Heat transfer during film condensation inside horizontal tubes in stratified phase flow

In this paper, the experimental study of heat transfer during condensation of freons R22 and R407C in a plain smooth tube with 17 mm inner diameter was carried out at saturated condensing temperature 40 degrees C, while mass velocity ranged between 6 and 57 kg/(m(2)s) and vapour quality changed from 0.23 to 0.95. The unique measurements of circumferential heat fluxes and heat transfer coefficients were performed with the thick wall method during the stratified flow of the phases. The authors performed numerical simulation of heat transfer from condensing vapour to cooling water through the thick-walled cylindrical wall. The CFD model was validated by conducting the physical experiment, which indicated the results coincidence with an error from 7 to 20%. The obtained results allowed improving prediction of effective heat transfer coefficients for vapour condensation, which takes into account the influence of condensate flow in the bottom part of the tube on the heat transfer.

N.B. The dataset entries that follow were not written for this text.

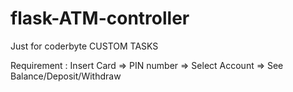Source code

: # flask-ATM-controller
Just for coderbyte CUSTOM TASKS

Requirement : Insert Card => PIN number => Select Account => See Balance/Deposit/Withdraw
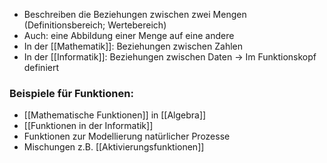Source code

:- Beschreiben die Beziehungen zwischen zwei Mengen (Definitionsbereich; Wertebereich)
- Auch: eine Abbildung einer Menge auf eine andere
- In der [[Mathematik]]: Beziehungen zwischen Zahlen
- In der [[Informatik]]: Beziehungen zwischen Daten -> Im Funktionskopf definiert



### Beispiele für Funktionen:
- [[Mathematische Funktionen]] in [[Algebra]]
- [[Funktionen in der Informatik]] 
- Funktionen zur Modellierung natürlicher Prozesse
- Mischungen z.B. [[Aktivierungsfunktionen]]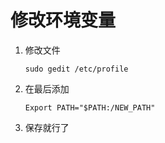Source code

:# 修改环境变量

1. 修改文件

   ` sudo gedit /etc/profile `

2. 在最后添加

   ` Export PATH="$PATH:/NEW_PATH" `

3. 保存就行了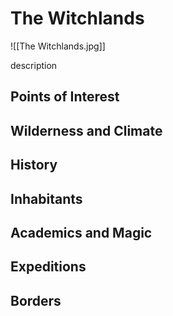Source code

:# The Witchlands
![[The Witchlands.jpg]]

description

## Points of Interest

## Wilderness and Climate

## History

## Inhabitants

## Academics and Magic

## Expeditions

## Borders
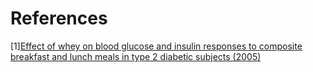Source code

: 
# References
[1][Effect of whey on blood glucose and insulin responses to composite breakfast and lunch meals in type 2 diabetic subjects (2005)](https://pubmed.ncbi.nlm.nih.gov/16002802/)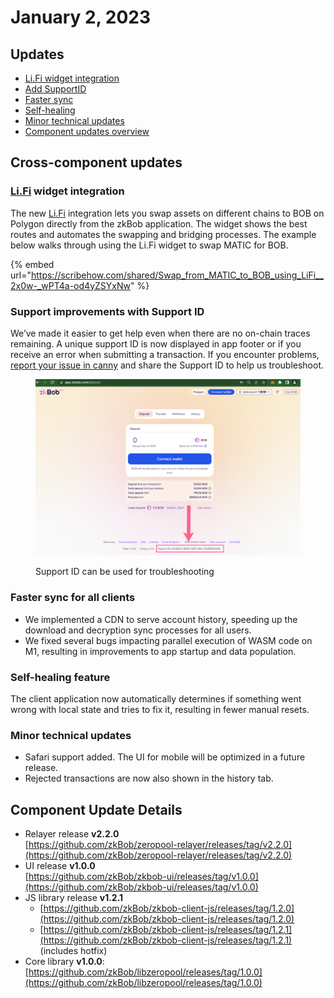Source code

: # January 2, 2023

## Updates

* [Li.Fi widget integration](january-2-2023.md#li.fi-widget-integration)
* [Add SupportID](january-2-2023.md#support-improvements-with-support-id)
* [Faster sync](january-2-2023.md#faster-sync-for-all-clients)
* [Self-healing](january-2-2023.md#self-healing-feature)
* [Minor technical updates](january-2-2023.md#minor-technical-updates)
* [Component updates overview](january-2-2023.md#component-update-details)

## Cross-component updates

### [Li.Fi](http://li.fi) widget integration

The new [Li.Fi](http://li.fi) integration lets you swap assets on different chains to BOB on Polygon directly from the zkBob application. The widget shows the best routes and automates the swapping and bridging processes. The example below walks through using the Li.Fi widget to swap MATIC for BOB.

{% embed url="https://scribehow.com/shared/Swap_from_MATIC_to_BOB_using_LiFi__2x0w-_wPT4a-od4yZSYxNw" %}

### Support improvements with Support ID

We’ve made it easier to get help even when there are no on-chain traces remaining. A unique support ID is now displayed in app footer or if you receive an error when submitting a transaction. If you encounter problems, [report your issue in canny](https://bobstablecoin.canny.io/report-issue) and share the Support ID to help us troubleshoot.

<figure><img src="../../.gitbook/assets/support-ID.png" alt=""><figcaption><p>Support ID can be used for troubleshooting</p></figcaption></figure>

### Faster sync for all clients

* We implemented a CDN to serve account history, speeding up the download and decryption sync processes for all users.
* We fixed several bugs impacting parallel execution of WASM code on M1, resulting in improvements to app startup and data population.

### Self-healing feature

The client application now automatically determines if something went wrong with local state and tries to fix it, resulting in fewer manual resets.

### Minor technical updates

* Safari support added. The UI for mobile will be optimized in a future release.
* Rejected transactions are now also shown in the history tab.

## Component Update Details

* Relayer release **v2.2.0**\
  [https://github.com/zkBob/zeropool-relayer/releases/tag/v2.2.0](https://github.com/zkBob/zeropool-relayer/releases/tag/v2.2.0)
* UI release **v1.0.0**\
  [https://github.com/zkBob/zkbob-ui/releases/tag/v1.0.0](https://github.com/zkBob/zkbob-ui/releases/tag/v1.0.0)
* JS library release **v1.2.1**
  * [https://github.com/zkBob/zkbob-client-js/releases/tag/1.2.0](https://github.com/zkBob/zkbob-client-js/releases/tag/1.2.0)
  * [https://github.com/zkBob/zkbob-client-js/releases/tag/1.2.1](https://github.com/zkBob/zkbob-client-js/releases/tag/1.2.1) (includes hotfix)
* Core library **v1.0.0**:\
  [https://github.com/zkBob/libzeropool/releases/tag/1.0.0](https://github.com/zkBob/libzeropool/releases/tag/1.0.0)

This method generalizes with sufficient accuracy (error +/- 30%) the experimental data on condensation of freons R22, R134a, R123, R125, R32, R410a, propane, isobutene, propylene, dimethyl ether, carbon dioxide and methane under the stratified flow conditions. Using this method for designing heat exchangers, which utilize such types of fluids, will increase the efficiency of thermal energy systems.